Silencieusement, nous nous enfonçâmes donc sous terre, lui m’éclairant, de la sorte, à travers d’interminables tournantes marches, moi, tâtant des deux mains les parois des murs. À la quarante-deuxième marche, comme j’allais demander combien il en restait encore à descendre avant la « surprise », une forte main s’abattit sur mon épaule. En même temps s’allongeait le bras tenant la lanterne au-devant de mon front, et j’entendis mon guide me dire, à l’oreille, en un murmure assez analogue au rauquement d’un ours :

— Hein ?… Regardez-moi ça, m’sieur ?

Ô subit panorama, tenant du rêve ! Je voyais se prolonger, — presque à perte de vue, — au-devant de moi, de très hautes voûtes souterraines, aux stalactites scintillantes, aux profondeurs qui renvoyaient, avec mille réfractions de diamants, en des jeux merveilleux, les lueurs, devenues d’or, de la lanterne sourde : et, s’étendant à mes pieds, sous ces voûtes, une sorte de lac immense d’un bleu très sombre, où ces mêmes lueurs tremblaient, illusions d’étoiles ! — une eau claire, polie, dormante, à reflets d’acier, où se réfléchissaient démesurées, nos deux ombres.
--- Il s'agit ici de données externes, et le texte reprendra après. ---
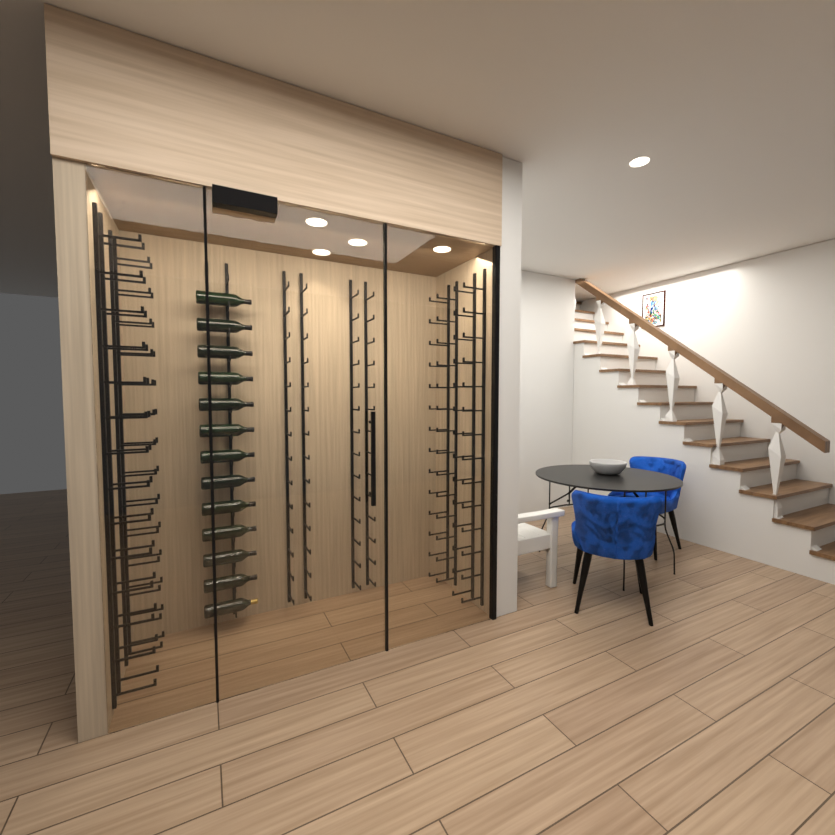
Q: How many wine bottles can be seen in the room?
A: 13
C’était superbe et inattendu.

Je demeurai comme, charmé, durant près d’une demi-minute, à contempler ce féerique spectacle… Me sentant bien asséché de la route, j’éprouvai, malgré moi, — je l’avoue, — une attirance vers le ténébreux enchantement de cette onde ! Sans mot dire, je me dévêtis, posai mes vêtements à côté de moi, presque au niveau de l’étang, et, ma foi, — m’y aventurant à corps perdu, — j’y pris un bain délicieux, — éclairé par la complaisance de l’hôtelier, qui me considérait d’un air de stupeur soucieuse, concentrée même… car, vraiment, à présent que j’y songe, il avait des expressions de figure incompréhensibles, ce brave homme.

Une fois rhabillé, nous remontâmes tranquillement. Je le précédais encore. La pente des degrés étant assez rude, je dus faire halte plusieurs fois, — ne tarissant pas en louanges enthousiastes sur cette « curiosité ».

De retour dans la salle, je lui remis une pièce de cinq francs ; et, après un bon merci, un bon frappement de ma main sur son épaule, — accompagné d’un coup d’œil appuyé… mais, là, ce qui s’appelle dans le blanc des yeux, — je courus me réchauffer, derechef, au soleil brûlant de la route. Et, pour conclure, j’accomplis mon étape d’un pied raffermi et joyeux, l’agrément imprévu de ce bain m’ayant inespérément pénétré de nouvelles forces.